Johannesburg - The rand had a muted reaction to the release of improved activity in the local manufacturing sector as mixed factory output data from elsewhere weighed on the local currency.
“Although we had a good PMI number‚ it didn’t have much effect on the rand given the mixed data that we’ve seen from the rest of the world‚” said Warrick Butler‚ head of spot rand and emerging market trading at Standard Bank.
The Kagiso purchasing managers index (PMI) showed the local PMI had added 1.2 points in June‚ regaining all of May’s losses to reach 52.2 points. Factory output in the eurozone also improved to a 16-month high at 48.8 points‚ although still in contraction. But data from China disappointed with its PMI falling to 50.1 in June from 50.8 in May‚ further signalling that its economy may be losing steam.
At 11:24 the rand was bid at R9.9177/$ from Friday’s close of R9.8884.
The local currency was bid at R12.9478/€ from its previous close of R12.8699 and was at R15.1193 against sterling from R15.0516 at its previous close.
The euro was bid at $1.3050 from $1.3013 at Friday’s close.
The market will be closely watching the release of the US ISM manufacturing survey expected at 16:00.
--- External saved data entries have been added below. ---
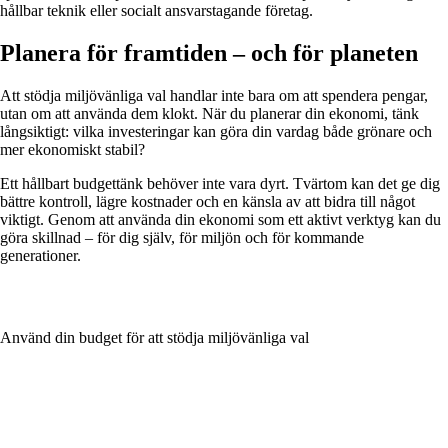
hållbar teknik eller socialt ansvarstagande företag.
Planera för framtiden – och för planeten
Att stödja miljövänliga val handlar inte bara om att spendera pengar,
utan om att använda dem klokt. När du planerar din ekonomi, tänk
långsiktigt: vilka investeringar kan göra din vardag både grönare och
mer ekonomiskt stabil?
Ett hållbart budgettänk behöver inte vara dyrt. Tvärtom kan det ge dig
bättre kontroll, lägre kostnader och en känsla av att bidra till något
viktigt. Genom att använda din ekonomi som ett aktivt verktyg kan du
göra skillnad – för dig själv, för miljön och för kommande
generationer.
Använd din budget för att stödja miljövänliga val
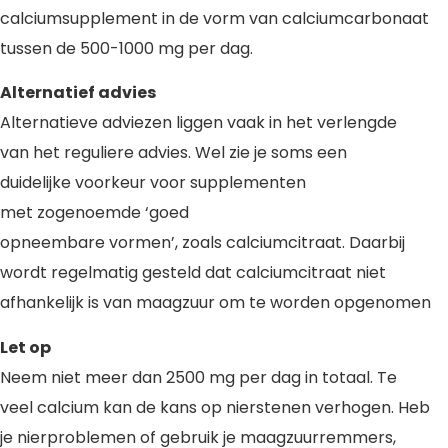
calciumsupplement in de vorm van calciumcarbonaat
tussen de 500-1000 mg per dag.
Alternatief advies
Alternatieve adviezen liggen vaak in het verlengde
van het reguliere advies. Wel zie je soms een
duidelijke voorkeur voor supplementen
met zogenoemde ‘goed
opneembare vormen’, zoals calciumcitraat. Daarbij
wordt regelmatig gesteld dat calciumcitraat niet
afhankelijk is van maagzuur om te worden opgenomen
Let op
Neem niet meer dan 2500 mg per dag in totaal. Te
veel calcium kan de kans op nierstenen verhogen. Heb
je nierproblemen of gebruik je maagzuurremmers,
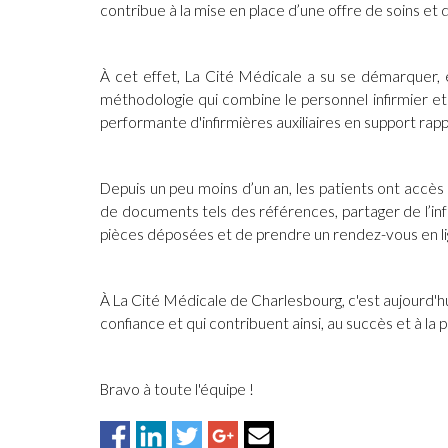
contribue à la mise en place d’une offre de soins et 
À cet effet, La Cité Médicale a su se démarquer, 
méthodologie qui combine le personnel infirmier et 
performante d'infirmières auxiliaires en support rap
Depuis un peu moins d’un an, les patients ont accès 
de documents tels des références, partager de l’info
pièces déposées et de prendre un rendez-vous en li
À La Cité Médicale de Charlesbourg, c'est aujourd'h
confiance et qui contribuent ainsi, au succès et à la
Bravo à toute l'équipe !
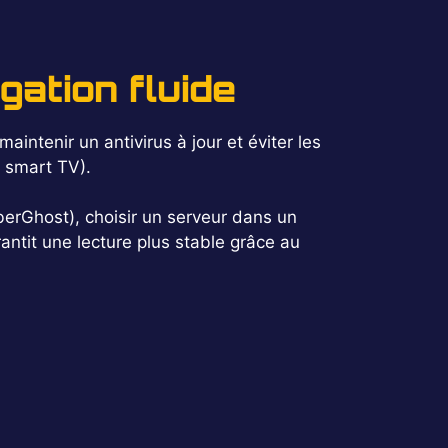
ation fluide
maintenir un antivirus à jour et éviter les
, smart TV).
erGhost), choisir un serveur dans un
rantit une lecture plus stable grâce au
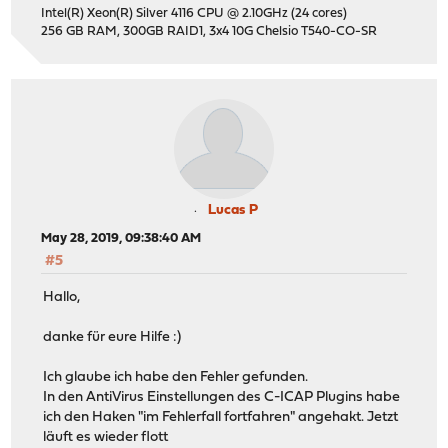
Intel(R) Xeon(R) Silver 4116 CPU @ 2.10GHz (24 cores)
256 GB RAM, 300GB RAID1, 3x4 10G Chelsio T540-CO-SR
Lucas P
May 28, 2019, 09:38:40 AM
#5
Hallo,
danke für eure Hilfe :)
Ich glaube ich habe den Fehler gefunden.
In den AntiVirus Einstellungen des C-ICAP Plugins habe
ich den Haken "im Fehlerfall fortfahren" angehakt. Jetzt
läuft es wieder flott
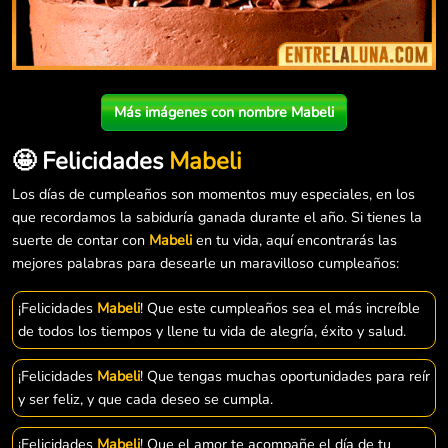
Más imágenes con nombre Mabeli
🤩 Felicidades
Mabeli
Los días de cumpleaños son momentos muy especiales, en los
que recordamos la sabiduría ganada durante el año. Si tienes la
suerte de contar con
Mabeli
en tu vida, aquí encontrarás las
mejores palabras para desearle un maravilloso cumpleaños:
¡Felicidades
Mabeli
! Que este cumpleaños sea el más increíble
de todos los tiempos y llene tu vida de alegría, éxito y salud.
¡Felicidades
Mabeli
! Que tengas muchas oportunidades para reír
y ser feliz, y que cada deseo se cumpla.
¡Felicidades
Mabeli
! Que el amor te acompañe el día de tu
“If US manufacturing data is better than the expected 50.5‚ we could see US treasury yields being sold off again‚ posing a risk to emerging market currencies‚” Butler said.
Since the beginning of the year the rand has depreciated by 16% against the dollar‚ with other emerging markets currencies like Brazil’s real falling 6.8% against the greenback and the Turkish lira falling 8.2%.